HEART SOUND METAL FEST 2019 - Sucy En Brie - 6/4/2019

 
On vous avait annoncé le festival au grand cœur à ne pas louper de ce début de printemps, une date célébrant aussi bien le metal moderne que la générosité : le Heart Sound Metal Fest, qui se tint samedi 6 avril à Sucy-en-Brie.

Cette quatrième édition fut ma première, mais je pense pouvoir dire sans me tromper que le festival connaît un succès et une ambition grandissants, mesurables à l’affluence des spectateurs comme à la qualité de l’affiche, avec des noms de plus en plus prestigieux année après année : qui aurait pu parier sur la venue de Leprous en tête d’affiche il y a encore une édition ou deux ? Cependant, un événement qui prend de l’ampleur est parfois un événement qui prend du retard, et ce fut le cas pour le HSMF : à cause de différents problèmes techniques pendant les balances l’entrée ne s’est pas faite à 15h comme prévu mais après 16h30, ce qui commençait à faire un peu longuet dans la mesure où nous attendions tous dehors, devant les portes closes, sans trop d’informations… Peut-être Roland Rab, le président de l’association Ensemble contre les leucémies, à laquelle tous les bénéfices du fest sont reversés, aurait-il pu caser son intervention au sujet du don de plaquettes, de sang et de moelle osseuse à ce moment, alors que nous étions tous rassemblés et désœuvrés, donc potentiellement prompts à être attentifs, plutôt que de nous photographier avec son portable depuis la baie vitrée de l’étage ? On prend néanmoins tous notre mal en patience, presque plus embêtés pour les bénévoles que pour nous, vu qu’ils sont stressés, désirent que tout se passe bien, et donnent vraiment de leur personne pour que le fest soit un succès. Hormis ce retard, la journée s’est déroulée de façon fluide une fois les concerts démarrés, donc venons-en au vif du sujet.
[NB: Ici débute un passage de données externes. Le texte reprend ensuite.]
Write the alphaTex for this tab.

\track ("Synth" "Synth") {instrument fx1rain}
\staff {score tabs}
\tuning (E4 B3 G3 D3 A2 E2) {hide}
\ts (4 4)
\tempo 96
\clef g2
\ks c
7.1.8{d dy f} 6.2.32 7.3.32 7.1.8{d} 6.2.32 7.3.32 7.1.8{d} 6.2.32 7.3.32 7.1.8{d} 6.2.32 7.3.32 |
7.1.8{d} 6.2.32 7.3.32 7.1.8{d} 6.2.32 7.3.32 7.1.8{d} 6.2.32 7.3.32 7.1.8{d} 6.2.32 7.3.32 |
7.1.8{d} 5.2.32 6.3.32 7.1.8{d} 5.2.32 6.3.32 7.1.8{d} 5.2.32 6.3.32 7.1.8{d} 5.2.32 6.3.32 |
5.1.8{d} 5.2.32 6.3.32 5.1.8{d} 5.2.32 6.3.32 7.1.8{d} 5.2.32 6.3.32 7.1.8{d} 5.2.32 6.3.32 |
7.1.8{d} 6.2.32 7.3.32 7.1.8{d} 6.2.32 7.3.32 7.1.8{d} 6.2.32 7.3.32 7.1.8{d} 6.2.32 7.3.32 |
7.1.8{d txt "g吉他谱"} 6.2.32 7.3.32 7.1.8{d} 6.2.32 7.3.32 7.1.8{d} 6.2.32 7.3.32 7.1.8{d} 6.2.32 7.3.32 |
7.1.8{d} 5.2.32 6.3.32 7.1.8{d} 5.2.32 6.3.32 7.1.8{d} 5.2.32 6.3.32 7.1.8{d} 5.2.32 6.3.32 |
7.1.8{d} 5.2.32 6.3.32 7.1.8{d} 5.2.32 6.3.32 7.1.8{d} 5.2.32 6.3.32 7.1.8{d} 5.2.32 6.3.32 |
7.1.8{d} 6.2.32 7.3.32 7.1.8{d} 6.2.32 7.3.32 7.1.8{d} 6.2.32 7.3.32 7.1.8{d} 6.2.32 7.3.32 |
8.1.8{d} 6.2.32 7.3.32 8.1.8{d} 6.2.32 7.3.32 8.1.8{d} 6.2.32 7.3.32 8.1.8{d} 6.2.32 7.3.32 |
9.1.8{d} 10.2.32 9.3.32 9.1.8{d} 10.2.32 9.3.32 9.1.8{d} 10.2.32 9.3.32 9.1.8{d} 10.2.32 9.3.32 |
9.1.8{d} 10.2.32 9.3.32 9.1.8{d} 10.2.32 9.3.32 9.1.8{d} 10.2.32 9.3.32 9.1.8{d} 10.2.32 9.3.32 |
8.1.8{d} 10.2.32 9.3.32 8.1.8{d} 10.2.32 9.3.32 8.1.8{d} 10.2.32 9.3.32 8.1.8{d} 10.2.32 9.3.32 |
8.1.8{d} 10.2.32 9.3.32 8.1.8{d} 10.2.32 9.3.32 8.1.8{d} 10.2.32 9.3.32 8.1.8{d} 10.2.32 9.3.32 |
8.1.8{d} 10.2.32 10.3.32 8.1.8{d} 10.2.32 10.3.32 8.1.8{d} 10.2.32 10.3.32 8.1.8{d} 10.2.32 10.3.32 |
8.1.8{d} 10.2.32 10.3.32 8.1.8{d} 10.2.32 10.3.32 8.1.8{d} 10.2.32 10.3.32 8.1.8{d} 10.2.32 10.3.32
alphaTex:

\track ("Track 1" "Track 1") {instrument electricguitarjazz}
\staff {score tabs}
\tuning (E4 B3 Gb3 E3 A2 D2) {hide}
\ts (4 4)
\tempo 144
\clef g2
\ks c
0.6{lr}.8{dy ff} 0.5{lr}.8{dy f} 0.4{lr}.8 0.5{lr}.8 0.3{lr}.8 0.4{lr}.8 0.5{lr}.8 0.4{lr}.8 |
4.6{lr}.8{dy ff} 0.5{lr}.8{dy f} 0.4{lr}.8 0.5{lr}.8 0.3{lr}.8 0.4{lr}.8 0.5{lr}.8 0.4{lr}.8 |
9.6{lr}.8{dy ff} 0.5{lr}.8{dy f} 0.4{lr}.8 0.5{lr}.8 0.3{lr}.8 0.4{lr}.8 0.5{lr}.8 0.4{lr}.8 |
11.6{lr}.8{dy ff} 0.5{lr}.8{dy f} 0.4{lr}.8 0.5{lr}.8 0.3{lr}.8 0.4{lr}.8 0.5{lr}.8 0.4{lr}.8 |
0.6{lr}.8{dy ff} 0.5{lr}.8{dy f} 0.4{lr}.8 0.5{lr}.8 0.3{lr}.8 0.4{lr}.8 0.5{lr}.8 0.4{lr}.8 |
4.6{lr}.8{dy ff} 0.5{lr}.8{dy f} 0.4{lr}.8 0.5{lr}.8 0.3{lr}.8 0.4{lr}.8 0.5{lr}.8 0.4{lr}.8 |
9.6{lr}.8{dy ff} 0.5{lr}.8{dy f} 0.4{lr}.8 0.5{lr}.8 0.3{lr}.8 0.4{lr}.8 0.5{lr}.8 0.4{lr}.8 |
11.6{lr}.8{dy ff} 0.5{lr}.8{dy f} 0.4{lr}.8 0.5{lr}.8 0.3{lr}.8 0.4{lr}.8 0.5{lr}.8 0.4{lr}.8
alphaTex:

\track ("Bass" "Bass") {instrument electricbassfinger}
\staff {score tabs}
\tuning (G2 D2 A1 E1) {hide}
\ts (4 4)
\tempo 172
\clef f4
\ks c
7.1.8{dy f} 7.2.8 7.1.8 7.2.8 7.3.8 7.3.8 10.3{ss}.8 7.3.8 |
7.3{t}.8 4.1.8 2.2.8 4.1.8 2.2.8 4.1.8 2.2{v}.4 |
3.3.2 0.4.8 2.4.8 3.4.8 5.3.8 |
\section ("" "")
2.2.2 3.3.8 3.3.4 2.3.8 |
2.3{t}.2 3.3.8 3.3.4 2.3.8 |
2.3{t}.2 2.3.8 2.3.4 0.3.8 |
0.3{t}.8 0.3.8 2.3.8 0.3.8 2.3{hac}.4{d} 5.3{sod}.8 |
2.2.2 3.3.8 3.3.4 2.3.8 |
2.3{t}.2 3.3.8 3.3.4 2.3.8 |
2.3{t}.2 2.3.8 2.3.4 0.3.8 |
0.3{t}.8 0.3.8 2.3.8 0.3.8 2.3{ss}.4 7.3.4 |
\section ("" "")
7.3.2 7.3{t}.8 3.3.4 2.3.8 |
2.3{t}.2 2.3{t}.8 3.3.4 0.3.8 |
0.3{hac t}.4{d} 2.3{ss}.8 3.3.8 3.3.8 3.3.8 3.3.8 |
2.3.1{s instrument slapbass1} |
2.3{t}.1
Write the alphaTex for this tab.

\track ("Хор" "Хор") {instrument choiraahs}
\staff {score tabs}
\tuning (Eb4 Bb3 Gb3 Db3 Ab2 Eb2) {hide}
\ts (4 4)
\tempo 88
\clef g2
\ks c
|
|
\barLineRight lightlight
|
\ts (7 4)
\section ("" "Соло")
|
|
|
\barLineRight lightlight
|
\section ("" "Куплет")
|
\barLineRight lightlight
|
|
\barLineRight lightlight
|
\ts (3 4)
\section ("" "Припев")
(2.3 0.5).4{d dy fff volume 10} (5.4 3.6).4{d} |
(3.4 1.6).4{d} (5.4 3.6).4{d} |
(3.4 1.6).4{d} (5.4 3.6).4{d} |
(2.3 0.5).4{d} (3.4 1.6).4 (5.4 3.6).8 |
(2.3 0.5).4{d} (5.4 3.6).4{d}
Le groupe chargé d’ouvrir le bal était Promethean, une formation parisienne de black death symphonique, et ils ont démarré presque aussitôt après l’ouverture des portes, par une petite intro au synthé, pour entrer ensuite dans le vif du sujet avec une poignée de titres beaucoup plus bourrins. La salle était encore un peu timide mais le groupe ayant un bon noyau dur de fans, l’ambiance s’est installée progressivement, grâce à l’implication visible de tous les membres du groupe : chanteur habité, poussant de lourds hurlements, batteur déchaîné, guitaristes énergiques amassant les riffs plus ou moins épiques ou techniques selon les moments, bassiste monté sur ressort, claviériste tout sauf statique aux headbangs photogéniques. Dommage que le son n’ait pas été à la hauteur de leur belle énergie, surtout au début : par moments le chant était coupé, parfois les guitares n’étaient plus audibles, ce qui était un peu frustrant, et ne permettait pas de profiter totalement de leur univers lovecraftien. De plus leur set a dû être raccourci à cause du retard pris au démarrage. Un groupe à revoir plus longtemps une prochaine fois donc.

Setlist : Intro / The Nameless Colour / A Forbidden Symphony / L’Indicible / Niobides

Deuxième groupe de l’après-midi : Stömb, et leur savant mélange de prog rock instrumental aux touches djent et post rock. L’ami avec qui j’étais venue m’avait dit redouter qu’un set intégralement instrumental soit ennuyeux, et au bout de deux minutes il retirait déjà ce qu’il avait dit, aussi envoûté que moi, et que la grande majorité du public, face à l’efficacité mélodique du groupe parisien. Le bassiste et frontman était captivant à regarder, sur fond de vidéos ornementales psychédéliques, avec ses déplacements ondoyants qui m’ont rappelé le bassiste de My Sleeping Karma, les autres musiciens étaient un peu plus statiques, mais très agréables à observer tout de même tant ils étaient concentrés sur la technicité de leur jeu. Le son était parfait cette fois, permettant de saisir tous les instruments individuellement, et le groupe a réussi à installer une atmosphère unique grâce à leur musique à la fois précise et limpide, saccadée et dansante ; un mélange des genres tout en contrastes on ne peut plus réussi. Le temps m’a paru suspendu et j’aurais pu écouter d’autres titres encore et encore, un vrai coup de cœur que Stömb. (Petit clin d’œil inter-groupes : le claviériste de Promethean portait un t-shirt Stömb, tandis que le guitariste de Stömb, lui, portait un t-shirt Promethean. Sympa et fair play de faire la promo des autres groupes, la solidarité metal francilienne !)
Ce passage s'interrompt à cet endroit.